A finger by itself has no conscience, no mind, no rights. It's cluster of human cells, but a not a person.
You know that is a silly arguement. I am not a 20 or 30 year old, I've had many years to 'think about this'.
Where do you think you came from and when did you 'begin'??
I am not sure what you are wanting to say with this question, but I find the question to be philosophically rich from many points of view.
A religious question? But beavus it is undeniable that a human zygote and all pre-birth stages are human. They cannot be anything else. They do not develop into anything else besides the later human stages we normally "identify" with.
Here's one answer from my LifeEthics.org blog:
Anyone with a high school biology course should understand that the embryo is not some construct that can be separated from the later, adult being. The embryo is what that being (in this case human -- or why not use apes or mice in the first place?) is the exact being who would/will be born, get a birth certificate, walk, talk, maybe learn to read and earn a Ph.D. in philosophy if he's so lucky. (We'll talk about why apes but not human beings, later -- but look at my tag line for one reason.)
However, the level of functioning isn't necessary for membership in the species, either. Otherwise, (with the right reasoning such as national security, happiness, wealth or health), we'd be justified in discriminating against those who can read and those who can't, those who can bear children and those who can't, or even based on ancestry, religion or the amount of pigment in the skin.
http://www.LifeEthics.org
But is science able to make a measurement of rights? Surely nucleic acids don't possess rights. An interesting thought experiment would be to consider a trip to an alien world. How could you examine a thing to determine if it had rights? Science fiction commonly poses that hypothetical regarding artificial intelligence.
So, what are rights, and how do we know if a thing has them? Although biology may result in the manifestation of those properies that define rights, it is not biology, but rights that we care most about.
I believe the intellectual debater's term for your last post would be "cop-out".
What exactly do you believe and when do you think YOU became YOU???
(The argument that exposure to air and light changes a fetus to a human seems even less convincing.)
If someone believes a fetus is ever alive, I don't see why they wouldn't go back all the way to conception.
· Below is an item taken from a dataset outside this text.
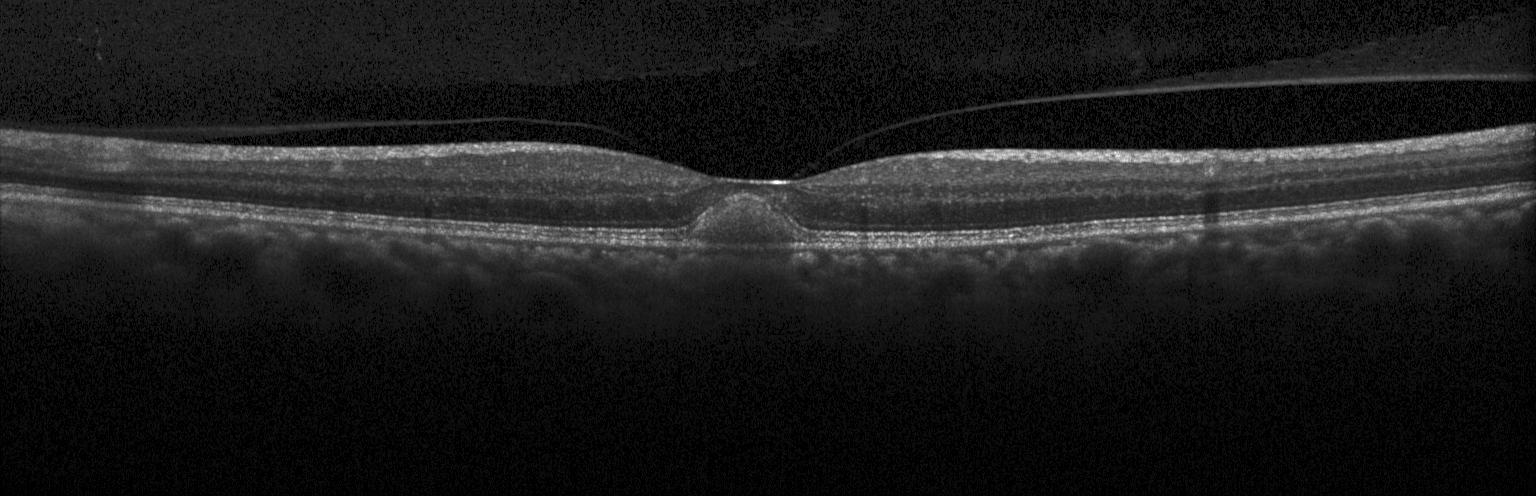 OCT line scan.
A choroidal neovascular membrane.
A sperm and an egg may fit some requirements for life, but neither one grows up to be a person.
That is just the begining of the story of that unique human. The moment the cells make their first division they become subjected to environmental factors. If you don't what that means, just read the warning label on your next can of beer.
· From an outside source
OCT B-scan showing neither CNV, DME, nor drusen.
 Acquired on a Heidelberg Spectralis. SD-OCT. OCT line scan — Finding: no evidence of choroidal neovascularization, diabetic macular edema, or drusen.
A sperm is alive as well. Why does it have fewer rights than a conceptus?
And, although there is clearly a time when sperm is integrated with egg, there is no meaningful beginning time in the continuum of the process of conception. That is not an argument against a conceptus having rights, only a recognition that there is no meaningful beginning.
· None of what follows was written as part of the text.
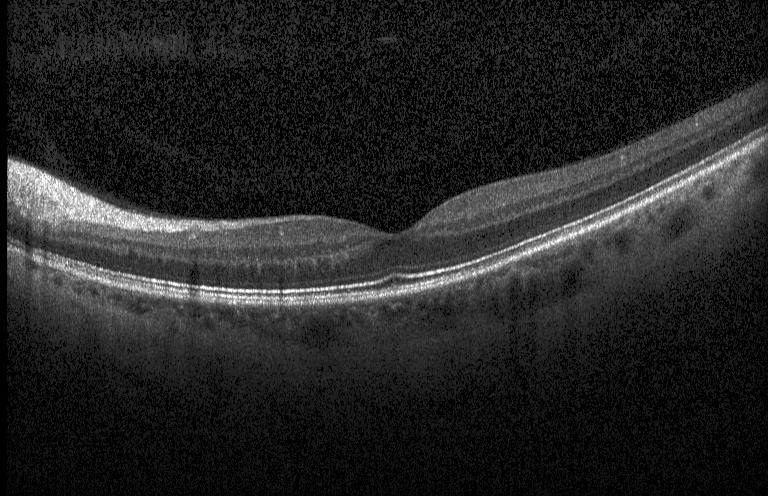

OCT line scan, macular scan
Diagnosis: no choroidal neovascularization, no diabetic macular edema, and no drusen.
How can you tell a conceptus has rights? How can you tell anything has rights?
I would say I "began" as a self-aware, conscious person around the age of 3.
Before that I think I would say my brain was not yet developed enough to support a mind.
Most Freepers would say someone has rights merely because they exist, so we're not going to get anywhere with this.
And, although there is clearly a time when sperm is integrated with egg, there is no meaningful beginning time in the continuum of the process of conception. That is not an argument against a conceptus having rights, only a recognition that there is no meaningful beginning.
There is a moment before which the egg is not fertilized and after which it is. That's where you draw the line.
A sperm is alive as well. Why does it have fewer rights than a conceptus?
Because a sperm is not alive. It can't reproduce with other sperm, it doesn't take in nourishment and it doesn't grow.
So, chromosomes have rights? If you were to see a printout of the nucleic acid makeup of a dog cell and a human cell, could you say, "There are rights!" or "No rights here!"
Surely 'rights' was a valid concept long before anyone knew anything about chromosomes, or even cells.
It has not happened yet, but the day is coming when an in vitro fertilization will be followed by "in vitro" gestation to full viability. The artificial environment will be a lot more complicated than a test tube, but I think that most of the function will be automated, so it will not require a lot in the way of attention.
I believe that the product of this process will be as fully human as you or I. And once it happens, even a single time, the argument about viability is totally and permanently destroyed, as it deserves to be.
It seems obvious to me that both an egg and sperm have rights of privacy and when they combine those rights double. Then they have twice the right to be left alone.
Coward, lol!! Don't you want to be called 'dumb' and 'you can't think' and nice things like that??